Por eso inventan las zonas de acampe, pensé, para que la extrañes cuando te querés hacer la exploradora y elegir un lugar más fashion pero que con la nube alrededor no sabés donde mierda está. Para llegar a las parrillas habíamos subido una loma alta, de varios metros. Ahora había que bajar. Bajamos. Perdimos la orientación. Le dábamos vueltas a los árboles sin saber dónde estábamos, una junto a la otra, y con una linterna que ojalá-tuviera-muchas-pilas. Nos dio miedo.
-Ok, volvamos arriba y empezamos de nuevo.
Tener miedo en inglés no es lo mismo que tener miedo en español. Ya había hablado de algo parecido con Ila, mi amiga italiana que es economista, pero de las buenas. Nos llamaba la atención la cantidad de maneras que los idiomas tienen para decir una cosa u otra.
-No puede ser que cuando algo está bueno los gringos sólo digan Cool. Nosotros tenemos un montón de palabras para decir que algo es hermoso, -le dije una tarde.
-Y es increíble cómo las palabras te limitan el pensamiento. Si no lo podés decir, no existe, -respondió y quise que sea mi amiga para siempre.
El sábado a la noche tuve miedo en inglés con una eslovena. Así que me moría de terror por dentro, me acordaba de todas las películas que nunca termino de ver porque antes me escondo abajo de la sábana y de todas las noticias horribles que leí desde que abrí un diario por primera vez. Pero sólo dije ok, volvamos para arriba y empezamos de nuevo.
Llegamos a dónde empezamos.
Kertu trataba de acordarse de los lugares: -Allá está nuestra parrilla, ésta es la mesa donde estuvimos chill with this family, nosotras caminamos unos metros, después bajamos la colina.
-Ok, te sigo-, dije yo. Ella sostenía la linterna. Intentamos bajar la colina, nos patinamos con las piedras y nos chocamos un árbol. Creo que vio mi cara en la oscuridad.
-¡Pero yo tengo el celular! Si vos te quedás acá a mitad de camino y yo sigo bajando, es más fácil. Vos me ves y sabés dónde es arriba.
-Dale. Pensé en que eran las doce de la noche y qué frío, ya se me está yendo el calorcito del fuego, ¿los del auto no se habrán olvidado algo y tendrán que volver?, por ahí nos ayuda un poco de luz, ¿dónde está el superhérox que me va a sacar de este quilombo?, subimos la carpa al pedo, qué buena que se veía esa bolsa de dormir que no voy a poder usar.

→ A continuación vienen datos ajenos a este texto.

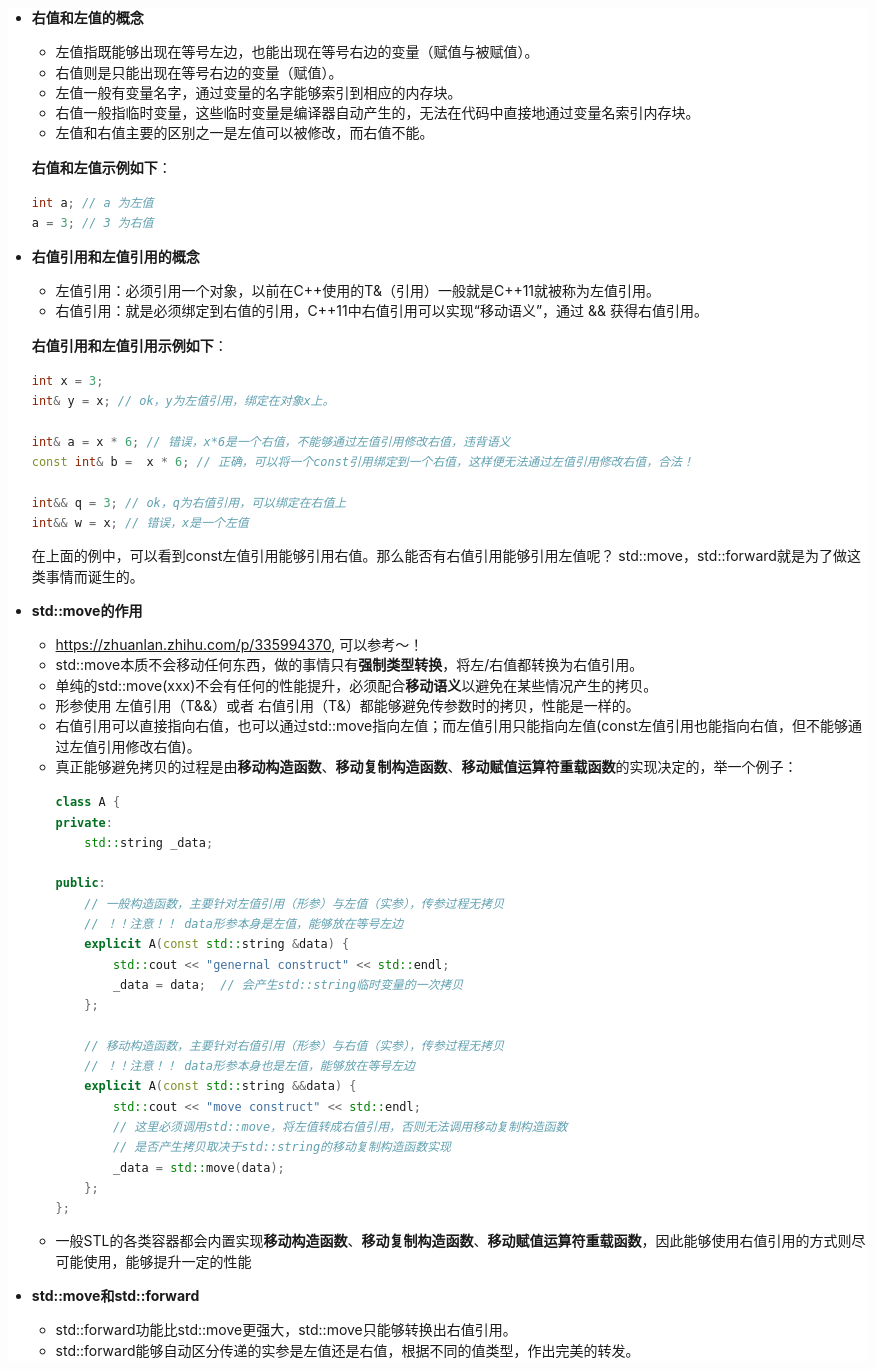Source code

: *   **右值和左值的概念**
    * 左值指既能够出现在等号左边，也能出现在等号右边的变量（赋值与被赋值）。
    * 右值则是只能出现在等号右边的变量（赋值）。
    * 左值一般有变量名字，通过变量的名字能够索引到相应的内存块。
    * 右值一般指临时变量，这些临时变量是编译器自动产生的，无法在代码中直接地通过变量名索引内存块。
    * 左值和右值主要的区别之一是左值可以被修改，而右值不能。

    **右值和左值示例如下**：
    ```c++
    int a; // a 为左值
    a = 3; // 3 为右值
    ```

*   **右值引用和左值引用的概念**
    * 左值引用：必须引用一个对象，以前在C++使用的T&（引用）一般就是C++11就被称为左值引用。
    * 右值引用：就是必须绑定到右值的引用，C++11中右值引用可以实现“移动语义”，通过 && 获得右值引用。

    **右值引用和左值引用示例如下**：
    ```C++
    int x = 3;
    int& y = x; // ok，y为左值引用，绑定在对象x上。

    int& a = x * 6; // 错误，x*6是一个右值，不能够通过左值引用修改右值，违背语义
    const int& b =  x * 6; // 正确，可以将一个const引用绑定到一个右值，这样便无法通过左值引用修改右值，合法！

    int&& q = 3; // ok，q为右值引用，可以绑定在右值上
    int&& w = x; // 错误，x是一个左值
    ```
    在上面的例中，可以看到const左值引用能够引用右值。那么能否有右值引用能够引用左值呢？ std::move，std::forward就是为了做这类事情而诞生的。

*	**std::move的作用**
    * https://zhuanlan.zhihu.com/p/335994370, 可以参考～！
    * std::move本质不会移动任何东西，做的事情只有**强制类型转换**，将左/右值都转换为右值引用。
    * 单纯的std::move(xxx)不会有任何的性能提升，必须配合**移动语义**以避免在某些情况产生的拷贝。
    * 形参使用 左值引用（T&&）或者 右值引用（T&）都能够避免传参数时的拷贝，性能是一样的。
    * 右值引用可以直接指向右值，也可以通过std::move指向左值；而左值引用只能指向左值(const左值引用也能指向右值，但不能够通过左值引用修改右值)。
    * 真正能够避免拷贝的过程是由**移动构造函数**、**移动复制构造函数**、**移动赋值运算符重载函数**的实现决定的，举一个例子：
        ```c++
        class A {
        private:
            std::string _data;

        public:
            // 一般构造函数，主要针对左值引用（形参）与左值（实参），传参过程无拷贝
            // ！！注意！！ data形参本身是左值，能够放在等号左边
            explicit A(const std::string &data) {
                std::cout << "genernal construct" << std::endl;
                _data = data;  // 会产生std::string临时变量的一次拷贝
            };

            // 移动构造函数，主要针对右值引用（形参）与右值（实参），传参过程无拷贝
            // ！！注意！！ data形参本身也是左值，能够放在等号左边
            explicit A(const std::string &&data) {
                std::cout << "move construct" << std::endl;
                // 这里必须调用std::move，将左值转成右值引用，否则无法调用移动复制构造函数
                // 是否产生拷贝取决于std::string的移动复制构造函数实现
                _data = std::move(data); 
            };
        };
        ``` 
    * 一般STL的各类容器都会内置实现**移动构造函数**、**移动复制构造函数**、**移动赋值运算符重载函数**，因此能够使用右值引用的方式则尽可能使用，能够提升一定的性能
*   **std::move和std::forward**
    * std::forward功能比std::move更强大，std::move只能够转换出右值引用。
    * std::forward能够自动区分传递的实参是左值还是右值，根据不同的值类型，作出完美的转发。

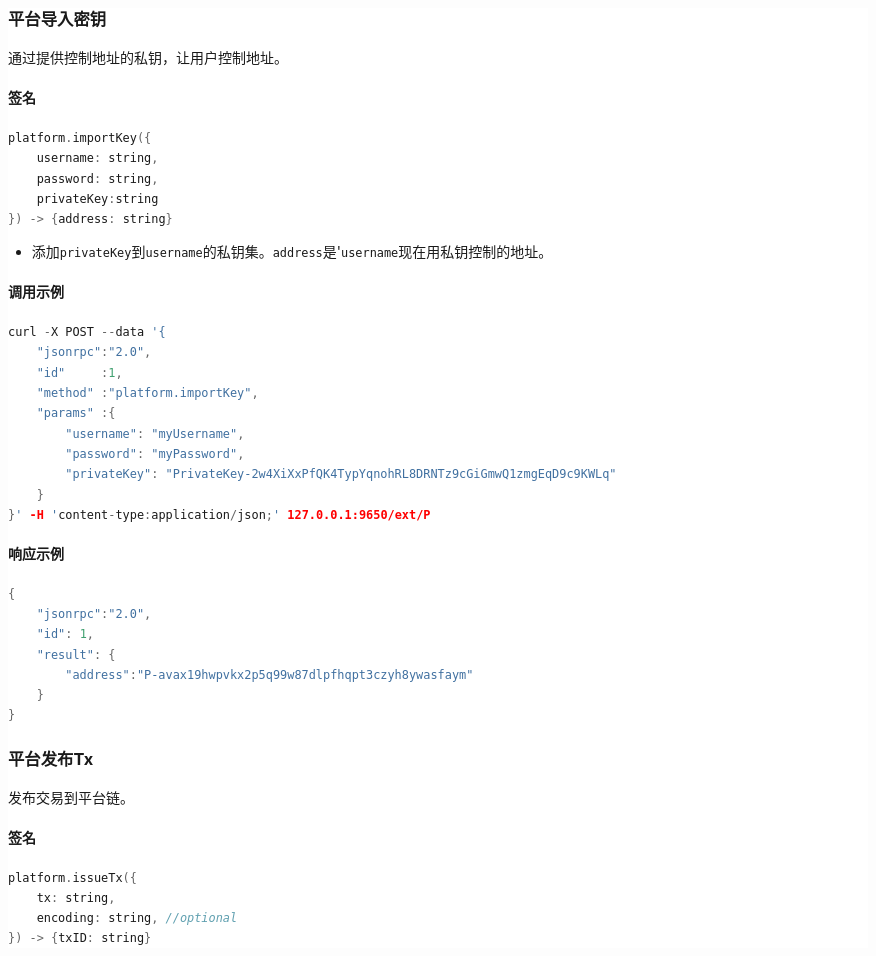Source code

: ### 平台导入密钥

通过提供控制地址的私钥，让用户控制地址。

#### **签名**

```cpp
platform.importKey({
    username: string,
    password: string,
    privateKey:string
}) -> {address: string}
```

* 添加`privateKey`到`username`的私钥集。`address`是'`username`现在用私钥控制的地址。

#### **调用示例**

```cpp
curl -X POST --data '{
    "jsonrpc":"2.0",
    "id"     :1,
    "method" :"platform.importKey",
    "params" :{
        "username": "myUsername",
        "password": "myPassword",
        "privateKey": "PrivateKey-2w4XiXxPfQK4TypYqnohRL8DRNTz9cGiGmwQ1zmgEqD9c9KWLq"
    }
}' -H 'content-type:application/json;' 127.0.0.1:9650/ext/P
```

#### **响应示例**

```cpp
{
    "jsonrpc":"2.0",
    "id": 1,
    "result": {
        "address":"P-avax19hwpvkx2p5q99w87dlpfhqpt3czyh8ywasfaym"
    }
}
```

### 平台发布Tx

发布交易到平台链。

#### **签名**

```cpp
platform.issueTx({
    tx: string,
    encoding: string, //optional
}) -> {txID: string}
```
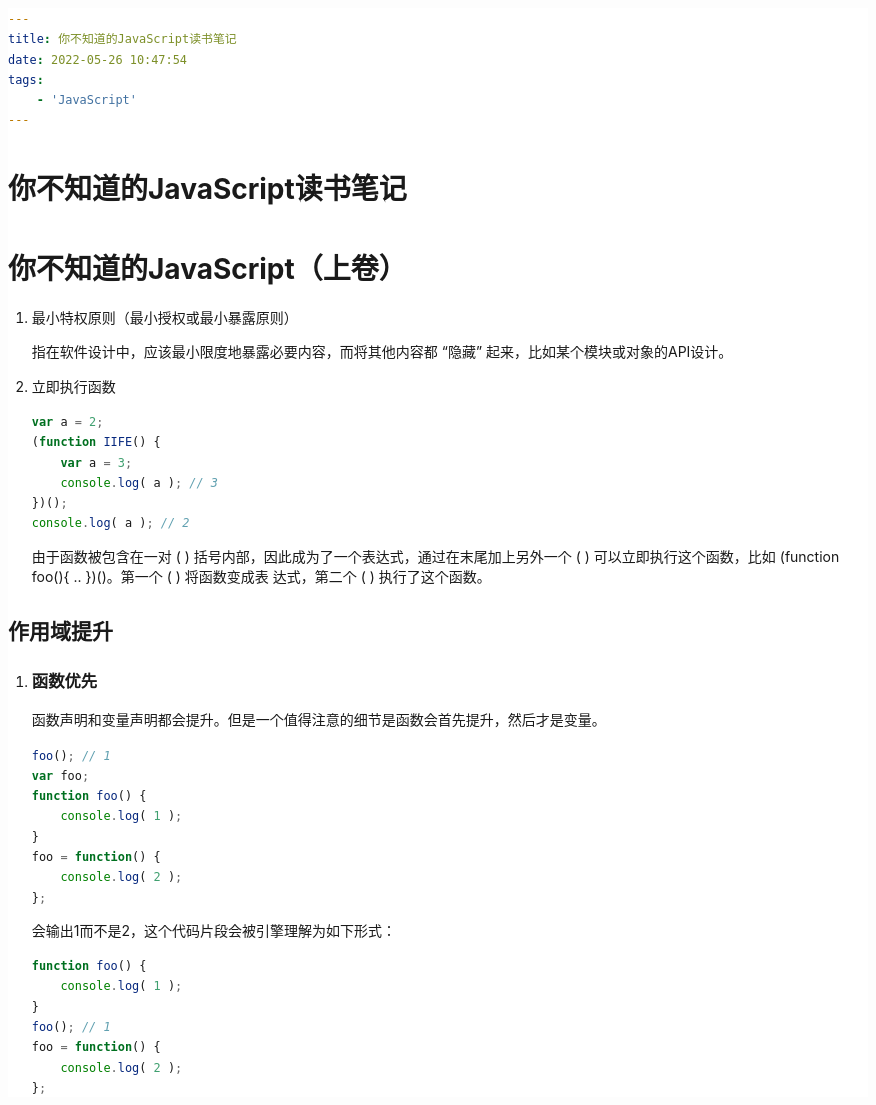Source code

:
 ```yaml
---
title: 你不知道的JavaScript读书笔记
date: 2022-05-26 10:47:54
tags:
    - 'JavaScript'
---
```


# 你不知道的JavaScript读书笔记

# 你不知道的JavaScript（上卷）

1. 最小特权原则（最小授权或最小暴露原则）

   指在软件设计中，应该最小限度地暴露必要内容，而将其他内容都 “隐藏” 起来，比如某个模块或对象的API设计。
	 

2. 立即执行函数

   ```js
   var a = 2;
   (function IIFE() {
       var a = 3;
       console.log( a ); // 3
   })();
   console.log( a ); // 2
   ```

   由于函数被包含在一对 ( ) 括号内部，因此成为了一个表达式，通过在末尾加上另外一个 ( ) 可以立即执行这个函数，比如 (function foo(){ .. })()。第一个 ( ) 将函数变成表 达式，第二个 ( ) 执行了这个函数。

## 作用域提升

1. ### 函数优先

   函数声明和变量声明都会提升。但是一个值得注意的细节是函数会首先提升，然后才是变量。

   ```js
   foo(); // 1
   var foo;
   function foo() {
       console.log( 1 );
   }
   foo = function() {
       console.log( 2 );
   };
   ```

   会输出1而不是2，这个代码片段会被引擎理解为如下形式：

   ```js
   function foo() {
       console.log( 1 );
   }
   foo(); // 1
   foo = function() {
       console.log( 2 );
   };
   ```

Seguía a Kertu con la linterna, hasta que de repente, se me perdió atrás de un árbol. Pasaron cinco minutos eternos. Qué hago acá. Achiné los ojos y ví el reflejo tenue de la luz de su celular. Y escuché su voz. Ella, con sus trenzas hermosas mitad rubias mitad blancas, hechas en sudáfrica alumbraba la jodida carpa que ¿por qué no tiene las cintas plateadas que brillan con la luz? Sí, ahora puteaba en español, pero qué bien, voy a dormir abrigadita.
El domingo amanecimos duras pero espléndidas. Seguíamos entre las nubes. Hicimos un fuego. Desayunamos hummus con frutillas, mate, té, galletitas, bananas y naranjas. Nos despedimos.
Cuando me bajé de la camioneta de Germán, dejé la mochila en la entrada del bar y le pedí un botellín a Perola, que existe, y su cara es igual a su apodo. Entre las cáscaras de maní y el picoteo, un viejo cantaba Hasta siempre Comandante.